There’s a famous quote from former Nixon administration advisor John Erhlichman that serves as a stark illustration of how a major aspect of the U.S. “war on drugs” has been a war on information. As he was quoted in Dan Baum’s 2016 piece in Harper’s:
“The Nixon campaign in 1968, and the Nixon White House after that, had two enemies: the antiwar left and black people. You understand what I’m saying? We knew we couldn’t make it illegal to be either against the war or black, but by getting the public to associate the hippies with marijuana and blacks with heroin, and then criminalizing both heavily, we could disrupt those communities. We could arrest their leaders, raid their homes, break up their meetings, and vilify them night after night on the evening news. Did we know we were lying about the drugs? Of course we did.” [emphasis added]

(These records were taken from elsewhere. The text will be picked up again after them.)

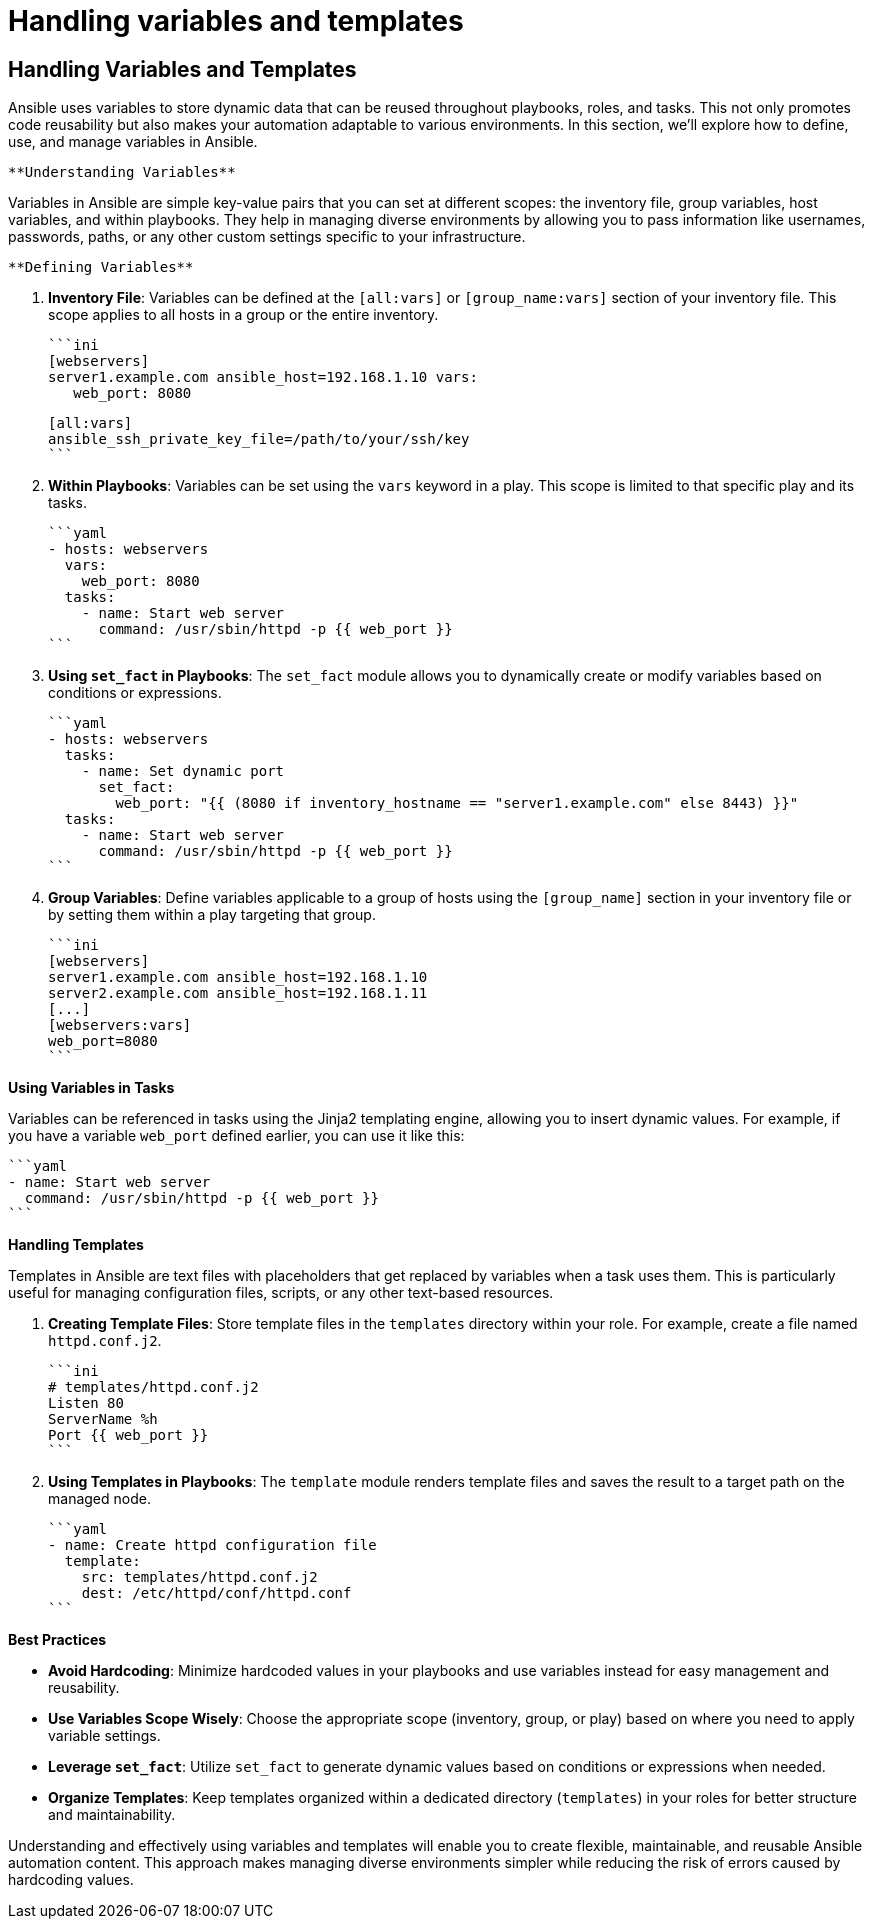 #  Handling variables and templates

== Handling Variables and Templates

Ansible uses variables to store dynamic data that can be reused throughout playbooks, roles, and tasks. This not only promotes code reusability but also makes your automation adaptable to various environments. In this section, we'll explore how to define, use, and manage variables in Ansible.

 **Understanding Variables**

Variables in Ansible are simple key-value pairs that you can set at different scopes: the inventory file, group variables, host variables, and within playbooks. They help in managing diverse environments by allowing you to pass information like usernames, passwords, paths, or any other custom settings specific to your infrastructure.

 **Defining Variables**

1. **Inventory File**: Variables can be defined at the `[all:vars]` or `[group_name:vars]` section of your inventory file. This scope applies to all hosts in a group or the entire inventory.

    ```ini
    [webservers]
    server1.example.com ansible_host=192.168.1.10 vars:
       web_port: 8080

    [all:vars]
    ansible_ssh_private_key_file=/path/to/your/ssh/key
    ```

2. **Within Playbooks**: Variables can be set using the `vars` keyword in a play. This scope is limited to that specific play and its tasks.

    ```yaml
    - hosts: webservers
      vars:
        web_port: 8080
      tasks:
        - name: Start web server
          command: /usr/sbin/httpd -p {{ web_port }}
    ```

3. **Using `set_fact` in Playbooks**: The `set_fact` module allows you to dynamically create or modify variables based on conditions or expressions.

    ```yaml
    - hosts: webservers
      tasks:
        - name: Set dynamic port
          set_fact:
            web_port: "{{ (8080 if inventory_hostname == "server1.example.com" else 8443) }}"
      tasks:
        - name: Start web server
          command: /usr/sbin/httpd -p {{ web_port }}
    ```

4. **Group Variables**: Define variables applicable to a group of hosts using the `[group_name]` section in your inventory file or by setting them within a play targeting that group.

    ```ini
    [webservers]
    server1.example.com ansible_host=192.168.1.10
    server2.example.com ansible_host=192.168.1.11
    [...]
    [webservers:vars]
    web_port=8080
    ```

**Using Variables in Tasks**

Variables can be referenced in tasks using the Jinja2 templating engine, allowing you to insert dynamic values. For example, if you have a variable `web_port` defined earlier, you can use it like this:

    ```yaml
    - name: Start web server
      command: /usr/sbin/httpd -p {{ web_port }}
    ```

**Handling Templates**

Templates in Ansible are text files with placeholders that get replaced by variables when a task uses them. This is particularly useful for managing configuration files, scripts, or any other text-based resources.

1. **Creating Template Files**: Store template files in the `templates` directory within your role. For example, create a file named `httpd.conf.j2`.

    ```ini
    # templates/httpd.conf.j2
    Listen 80
    ServerName %h
    Port {{ web_port }}
    ```

2. **Using Templates in Playbooks**: The `template` module renders template files and saves the result to a target path on the managed node.

   ```yaml
   - name: Create httpd configuration file
     template:
       src: templates/httpd.conf.j2
       dest: /etc/httpd/conf/httpd.conf
   ```

**Best Practices**

- **Avoid Hardcoding**: Minimize hardcoded values in your playbooks and use variables instead for easy management and reusability.
- **Use Variables Scope Wisely**: Choose the appropriate scope (inventory, group, or play) based on where you need to apply variable settings.
- **Leverage `set_fact`**: Utilize `set_fact` to generate dynamic values based on conditions or expressions when needed.
- **Organize Templates**: Keep templates organized within a dedicated directory (`templates`) in your roles for better structure and maintainability.

Understanding and effectively using variables and templates will enable you to create flexible, maintainable, and reusable Ansible automation content. This approach makes managing diverse environments simpler while reducing the risk of errors caused by hardcoding values.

As misinformation (and outright propaganda) have been features of the drug war from day one, as well as the suppression of research resulting from prohibition, I see clear intersections between my work as an academic librarian and as an advocate for drug policy reform. For starters, two of the major ethical foundations of my profession are intellectual freedom and access to information. These ethics inform all aspects of librarianship, from front-line circulation services to collection development. In my role providing undergraduate information literacy instruction, which includes supporting classes that study drug policy and the therapeutic or medicinal applications of psychoactive substances, I see opportunities not only to uphold these professional ethics, but also to provide pedagogical resistance to the (mis)information tactics of the drug war.